_Problem requirements_.
Can you reproduce each of the lines below word for word, keeping them in the same order?

[Data entries]

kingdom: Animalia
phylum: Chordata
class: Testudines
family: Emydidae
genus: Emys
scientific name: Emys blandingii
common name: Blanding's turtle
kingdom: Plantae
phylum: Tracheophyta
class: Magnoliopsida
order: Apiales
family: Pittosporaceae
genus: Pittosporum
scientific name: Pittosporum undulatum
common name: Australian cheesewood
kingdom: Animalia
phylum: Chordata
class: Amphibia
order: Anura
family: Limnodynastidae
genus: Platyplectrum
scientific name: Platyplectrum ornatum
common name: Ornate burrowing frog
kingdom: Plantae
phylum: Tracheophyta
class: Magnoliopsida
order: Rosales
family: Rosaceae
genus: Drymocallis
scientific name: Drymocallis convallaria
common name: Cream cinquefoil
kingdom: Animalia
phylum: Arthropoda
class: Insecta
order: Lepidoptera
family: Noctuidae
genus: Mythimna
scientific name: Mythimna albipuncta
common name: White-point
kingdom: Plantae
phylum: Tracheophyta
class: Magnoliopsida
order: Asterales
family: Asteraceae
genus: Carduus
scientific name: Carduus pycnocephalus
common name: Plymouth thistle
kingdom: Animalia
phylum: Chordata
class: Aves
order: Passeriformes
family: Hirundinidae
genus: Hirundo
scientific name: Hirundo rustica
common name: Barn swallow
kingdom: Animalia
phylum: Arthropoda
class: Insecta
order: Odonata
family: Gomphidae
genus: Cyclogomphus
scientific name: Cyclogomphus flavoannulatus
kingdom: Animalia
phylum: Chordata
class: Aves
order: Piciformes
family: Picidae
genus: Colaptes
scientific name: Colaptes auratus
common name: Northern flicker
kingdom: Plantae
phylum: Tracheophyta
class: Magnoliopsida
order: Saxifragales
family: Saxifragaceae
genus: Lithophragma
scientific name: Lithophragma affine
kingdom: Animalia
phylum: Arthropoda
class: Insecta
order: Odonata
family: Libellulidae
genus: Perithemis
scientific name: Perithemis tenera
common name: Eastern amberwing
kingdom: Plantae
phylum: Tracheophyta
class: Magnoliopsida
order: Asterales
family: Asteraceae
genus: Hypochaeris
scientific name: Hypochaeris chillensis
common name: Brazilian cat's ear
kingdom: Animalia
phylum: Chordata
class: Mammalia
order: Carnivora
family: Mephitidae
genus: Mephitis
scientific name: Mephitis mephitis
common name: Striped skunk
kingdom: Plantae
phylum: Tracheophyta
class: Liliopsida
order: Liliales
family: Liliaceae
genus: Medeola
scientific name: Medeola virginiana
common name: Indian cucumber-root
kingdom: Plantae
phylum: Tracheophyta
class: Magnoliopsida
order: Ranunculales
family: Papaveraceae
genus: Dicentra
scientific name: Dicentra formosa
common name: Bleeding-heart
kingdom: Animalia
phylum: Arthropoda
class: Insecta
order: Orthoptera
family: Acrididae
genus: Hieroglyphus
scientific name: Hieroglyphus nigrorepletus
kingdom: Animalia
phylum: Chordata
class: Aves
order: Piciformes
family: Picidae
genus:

_Written solution_.
kingdom: Animalia
phylum: Chordata
class: Testudines
family: Emydidae
genus: Emys
scientific name: Emys blandingii
common name: Blanding's turtle
kingdom: Plantae
phylum: Tracheophyta
class: Magnoliopsida
order: Apiales
family: Pittosporaceae
genus: Pittosporum
scientific name: Pittosporum undulatum
common name: Australian cheesewood
kingdom: Animalia
phylum: Chordata
class: Amphibia
order: Anura
family: Limnodynastidae
genus: Platyplectrum
scientific name: Platyplectrum ornatum
common name: Ornate burrowing frog
kingdom: Plantae
phylum: Tracheophyta
class: Magnoliopsida
order: Rosales
family: Rosaceae
genus: Drymocallis
scientific name: Drymocallis convallaria
common name: Cream cinquefoil
kingdom: Animalia
phylum: Arthropoda
class: Insecta
order: Lepidoptera
family: Noctuidae
genus: Mythimna
scientific name: Mythimna albipuncta
common name: White-point
kingdom: Plantae
phylum: Tracheophyta
class: Magnoliopsida
order: Asterales
family: Asteraceae
genus: Carduus
scientific name: Carduus pycnocephalus
common name: Plymouth thistle
kingdom: Animalia
phylum: Chordata
class: Aves
order: Passeriformes
family: Hirundinidae
genus: Hirundo
scientific name: Hirundo rustica
common name: Barn swallow
kingdom: Animalia
phylum: Arthropoda
class: Insecta
order: Odonata
family: Gomphidae
genus: Cyclogomphus
scientific name: Cyclogomphus flavoannulatus
kingdom: Animalia
phylum: Chordata
class: Aves
order: Piciformes
family: Picidae
genus: Colaptes
scientific name: Colaptes auratus
common name: Northern flicker
kingdom: Plantae
phylum: Tracheophyta
class: Magnoliopsida
order: Saxifragales
family: Saxifragaceae
genus: Lithophragma
scientific name: Lithophragma affine
kingdom: Animalia
phylum: Arthropoda
class: Insecta
order: Odonata
family: Libellulidae
genus: Perithemis
scientific name: Perithemis tenera
common name: Eastern amberwing
kingdom: Plantae
phylum: Tracheophyta
class: Magnoliopsida
order: Asterales
family: Asteraceae
genus: Hypochaeris
scientific name: Hypochaeris chillensis
common name: Brazilian cat's ear
kingdom: Animalia
phylum: Chordata
class: Mammalia
order: Carnivora
family: Mephitidae
genus: Mephitis
scientific name: Mephitis mephitis
common name: Striped skunk
kingdom: Plantae
phylum: Tracheophyta
class: Liliopsida
order: Liliales
family: Liliaceae
genus: Medeola
scientific name: Medeola virginiana
common name: Indian cucumber-root
kingdom: Plantae
phylum: Tracheophyta
class: Magnoliopsida
order: Ranunculales
family: Papaveraceae
genus: Dicentra
scientific name: Dicentra formosa
common name: Bleeding-heart
kingdom: Animalia
phylum: Arthropoda
class: Insecta
order: Orthoptera
family: Acrididae
genus: Hieroglyphus
scientific name: Hieroglyphus nigrorepletus
kingdom: Animalia
phylum: Chordata
class: Aves
order: Piciformes
family: Picidae
genus:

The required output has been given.